Y todo se hizo mucho más claro.
«Dios mío.»
Lunes, 24 de septiembre
– El rescate se pagó. -Wyatt Metcalf, sheriff del condado de Clayton, parecía tan enfadado como solía estarlo cualquier policía cuando ganaban los malos-. Su mujer no dijo nada por miedo, así que no nos enteramos hasta que todo había acabado, cuando Callahan no volvió a casa después de que ella dejara el dinero.
– ¿Quién encontró el cuerpo?
– Un excursionista. En esta época del año, con el cambio de las hojas y todo eso, esto se llena de gente.

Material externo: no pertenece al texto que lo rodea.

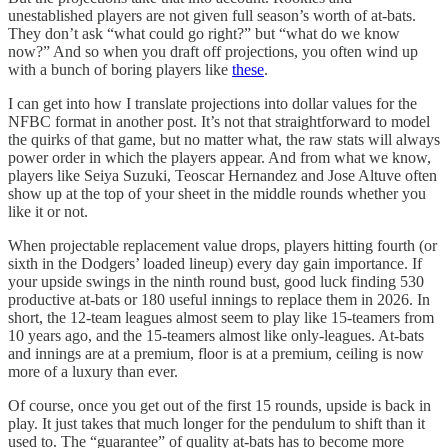
unestablished players are not given full season’s worth of at-bats.
They don’t ask “what could go right?” but “what do we know
now?” And so when you draft off projections, you often wind up
with a bunch of boring players like
these
.
I can get into how I translate projections into dollar values for the
NFBC format in another post. It’s not that straightforward to model
the quirks of that game, but no matter what, the raw stats will always
power order in which the players appear. And from what we know,
players like Seiya Suzuki, Teoscar Hernandez and Jose Altuve often
show up at the top of your sheet in the middle rounds whether you
like it or not.
When projectable replacement value drops, players hitting fourth (or
sixth in the Dodgers’ loaded lineup) every day gain importance. If
your upside swings in the ninth round bust, good luck finding 530
productive at-bats or 180 useful innings to replace them in 2026. In
short, the 12-team leagues almost seem to play like 15-teamers from
10 years ago, and the 15-teamers almost like only-leagues. At-bats
and innings are at a premium, floor is at a premium, ceiling is now
more of a luxury than ever.
Of course, once you get out of the first 15 rounds, upside is back in
play. It just takes that much longer for the pendulum to shift than it
used to. The “guarantee” of quality at-bats has to become more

Estamos rodeados de bosques y de parques nacionales, y los turistas nos salen hasta por las orejas durante semanas. Lo mismo pasa en toda la montaña de Blue Ridge.
– Así que el secuestrador sabía que el cuerpo sería encontrado rápidamente.
– Si no lo sabía, es que es idiota… o no conoce esta zona. -Metcalf observaba al agente federal, un tipo muy alto al que todavía intentaba tomarle la medida. Lucas Jordan no era, se decía el sheriff, un hombre al que fuera fácil calibrar de un plumazo. Saltaba a la vista que era un tipo enérgico, atlético, sumamente inteligente, cortés y de habla suave; pero tan visible como esos atributos resultaba la intensidad reconcentrada de sus llamativos ojos azules, una intensidad rayana en la ferocidad e igual de turbadora.
Un hombre ambicioso, evidentemente.
Pero ¿en qué consistía su ambición?
– Estamos reteniendo el cuerpo, como nos pidieron -le dijo Metcalf-. Los chicos de mi unidad forense se formaron en el laboratorio de criminología del estado y han dado unos cuantos cursos en el FBI, así que saben lo que hacen. Lo poco que encontraron aquí les espera a usted y a su compañera en comisaría.